As part of the firm's strategy, Avesta has commenced a $5 million renovation program to modernize the interior units and upgrade the exterior aesthetics of its latest acquisition.

Multifamily owner and operator Avesta has acquired a 354-unit multifamily portfolio in Orlando for $32 million. The company rebranded and operationally merged the two communities—the 180-unit Altamonte Villas and the 174-unit Palms at Altamonte Springs—creating East Pointe at Altamonte. Walker & Dunlop arranged a $22.4 million Freddie Mac loan on behalf of Avesta, according to Yardi Matrix. PRG Real Estate was the seller.

Located in the East Altamonte Springs submarket of Orlando, East Pointe at Altamonte is situated near a wide array of retail and entertainment options, including Uptown Altamonte and Cranes Roost Park. The newly merged property offer a mix of studios, one- and two-bedroom residences, as well as townhomes. Amenities include two swimming pools, a fitness center, sports court, dog park, laundry facilities and ample parking. Avesta Communities manages East Pointe at Altamonte, and the two communities were 97 percent occupied prior to the sale, according to Yardi Matrix data.

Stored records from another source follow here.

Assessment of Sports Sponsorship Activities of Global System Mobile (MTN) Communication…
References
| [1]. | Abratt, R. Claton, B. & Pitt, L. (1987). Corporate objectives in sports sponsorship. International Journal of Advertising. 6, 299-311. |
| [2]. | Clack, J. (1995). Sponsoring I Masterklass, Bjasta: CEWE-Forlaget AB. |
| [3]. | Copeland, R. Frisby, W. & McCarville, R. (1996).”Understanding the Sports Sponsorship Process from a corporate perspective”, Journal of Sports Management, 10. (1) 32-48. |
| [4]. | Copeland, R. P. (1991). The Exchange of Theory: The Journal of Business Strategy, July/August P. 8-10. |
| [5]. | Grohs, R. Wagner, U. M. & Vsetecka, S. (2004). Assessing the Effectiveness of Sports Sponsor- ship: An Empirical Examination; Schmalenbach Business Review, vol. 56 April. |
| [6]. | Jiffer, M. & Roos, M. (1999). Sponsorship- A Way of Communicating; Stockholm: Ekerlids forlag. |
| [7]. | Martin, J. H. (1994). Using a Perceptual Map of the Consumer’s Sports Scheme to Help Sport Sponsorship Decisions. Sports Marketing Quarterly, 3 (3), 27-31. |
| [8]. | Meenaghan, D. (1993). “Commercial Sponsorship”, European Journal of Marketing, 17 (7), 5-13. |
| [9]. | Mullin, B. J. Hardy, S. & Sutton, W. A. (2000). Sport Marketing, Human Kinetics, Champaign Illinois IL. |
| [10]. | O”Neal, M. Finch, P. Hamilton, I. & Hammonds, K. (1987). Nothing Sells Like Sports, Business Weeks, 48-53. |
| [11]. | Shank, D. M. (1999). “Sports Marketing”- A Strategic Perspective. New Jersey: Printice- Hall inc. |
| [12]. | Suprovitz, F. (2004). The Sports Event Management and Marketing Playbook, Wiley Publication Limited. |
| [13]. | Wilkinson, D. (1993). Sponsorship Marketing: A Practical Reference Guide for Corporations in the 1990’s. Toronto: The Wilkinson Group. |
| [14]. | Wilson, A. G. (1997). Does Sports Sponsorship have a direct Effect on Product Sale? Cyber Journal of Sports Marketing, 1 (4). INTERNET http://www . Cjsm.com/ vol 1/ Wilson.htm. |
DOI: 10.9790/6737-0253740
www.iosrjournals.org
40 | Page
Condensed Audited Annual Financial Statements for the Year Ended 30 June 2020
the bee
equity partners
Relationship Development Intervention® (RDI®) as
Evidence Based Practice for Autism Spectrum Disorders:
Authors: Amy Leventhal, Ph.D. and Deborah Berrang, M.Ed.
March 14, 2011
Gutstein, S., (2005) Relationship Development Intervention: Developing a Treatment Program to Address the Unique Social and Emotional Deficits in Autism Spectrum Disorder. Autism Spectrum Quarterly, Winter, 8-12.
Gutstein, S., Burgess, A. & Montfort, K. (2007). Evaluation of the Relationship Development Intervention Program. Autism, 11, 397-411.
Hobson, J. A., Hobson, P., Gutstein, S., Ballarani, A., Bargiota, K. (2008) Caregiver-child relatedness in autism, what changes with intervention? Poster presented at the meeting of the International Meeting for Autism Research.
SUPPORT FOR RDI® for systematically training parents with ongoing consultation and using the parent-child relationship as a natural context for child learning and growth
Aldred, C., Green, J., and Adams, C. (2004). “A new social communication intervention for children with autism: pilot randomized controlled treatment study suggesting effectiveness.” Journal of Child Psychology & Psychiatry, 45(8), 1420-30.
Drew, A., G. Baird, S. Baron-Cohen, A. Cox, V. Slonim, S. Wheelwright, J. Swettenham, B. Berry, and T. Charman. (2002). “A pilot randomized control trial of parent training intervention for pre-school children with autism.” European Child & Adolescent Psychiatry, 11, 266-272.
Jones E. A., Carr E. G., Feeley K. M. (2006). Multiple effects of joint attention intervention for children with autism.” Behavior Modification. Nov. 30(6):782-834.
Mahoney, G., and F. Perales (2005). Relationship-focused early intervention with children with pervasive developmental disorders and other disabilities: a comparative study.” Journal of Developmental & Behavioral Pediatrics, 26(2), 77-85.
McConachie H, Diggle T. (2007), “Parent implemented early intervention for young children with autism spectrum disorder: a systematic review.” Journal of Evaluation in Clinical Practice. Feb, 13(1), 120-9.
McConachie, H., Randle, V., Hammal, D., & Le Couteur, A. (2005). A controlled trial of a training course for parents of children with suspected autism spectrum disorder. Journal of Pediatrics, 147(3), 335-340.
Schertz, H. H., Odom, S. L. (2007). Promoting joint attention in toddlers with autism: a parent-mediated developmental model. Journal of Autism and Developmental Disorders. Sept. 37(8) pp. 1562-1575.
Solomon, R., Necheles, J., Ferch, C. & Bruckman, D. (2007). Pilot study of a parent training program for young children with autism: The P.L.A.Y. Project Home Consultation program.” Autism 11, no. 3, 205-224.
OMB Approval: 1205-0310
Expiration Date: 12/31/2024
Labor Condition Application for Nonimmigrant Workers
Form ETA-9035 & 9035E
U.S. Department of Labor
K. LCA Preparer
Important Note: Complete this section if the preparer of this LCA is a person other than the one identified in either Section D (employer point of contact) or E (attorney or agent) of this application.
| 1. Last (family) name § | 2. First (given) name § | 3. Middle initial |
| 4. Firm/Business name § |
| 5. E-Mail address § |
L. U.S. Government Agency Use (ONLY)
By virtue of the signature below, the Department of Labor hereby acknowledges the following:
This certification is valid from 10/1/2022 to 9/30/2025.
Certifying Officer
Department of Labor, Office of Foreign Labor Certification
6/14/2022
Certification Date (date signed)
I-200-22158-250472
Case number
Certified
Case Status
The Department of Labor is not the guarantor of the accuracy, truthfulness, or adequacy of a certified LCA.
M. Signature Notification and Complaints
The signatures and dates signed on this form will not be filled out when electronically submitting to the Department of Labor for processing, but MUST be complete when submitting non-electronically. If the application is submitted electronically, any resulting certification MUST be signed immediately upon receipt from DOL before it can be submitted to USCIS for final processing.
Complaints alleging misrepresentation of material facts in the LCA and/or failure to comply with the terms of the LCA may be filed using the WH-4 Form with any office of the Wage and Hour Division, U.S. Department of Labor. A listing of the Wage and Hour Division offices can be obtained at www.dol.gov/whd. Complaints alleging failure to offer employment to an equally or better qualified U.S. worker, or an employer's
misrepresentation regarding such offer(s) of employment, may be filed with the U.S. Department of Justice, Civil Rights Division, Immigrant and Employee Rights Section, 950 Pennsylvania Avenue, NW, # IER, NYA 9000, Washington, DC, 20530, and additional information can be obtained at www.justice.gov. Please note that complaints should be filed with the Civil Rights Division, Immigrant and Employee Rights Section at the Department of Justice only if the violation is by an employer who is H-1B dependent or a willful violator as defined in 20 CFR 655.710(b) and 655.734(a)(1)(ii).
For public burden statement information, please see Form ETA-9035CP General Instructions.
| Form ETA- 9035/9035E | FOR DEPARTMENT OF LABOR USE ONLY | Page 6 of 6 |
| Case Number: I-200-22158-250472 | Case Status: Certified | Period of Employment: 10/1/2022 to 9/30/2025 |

As part of Avesta’s strategy to reposition the community, the firm has commenced a $5 million renovation program to modernize the interior units and upgrade the exterior aesthetics of the property and its amenities.

“The East Altamonte Springs submarket is a perfect fit for our investment thesis, underlined by declining vacancies and more than 20 percent rent growth over the last three years. We are confident that continued population growth in the Central Florida region will continue to drive demand for multifamily assets,” Rachel Ridley, partner at Avesta, said in a prepared statement.

The acquisition adds to the company’s growing presence in Central Florida, which currently includes more than 1,500 apartment homes.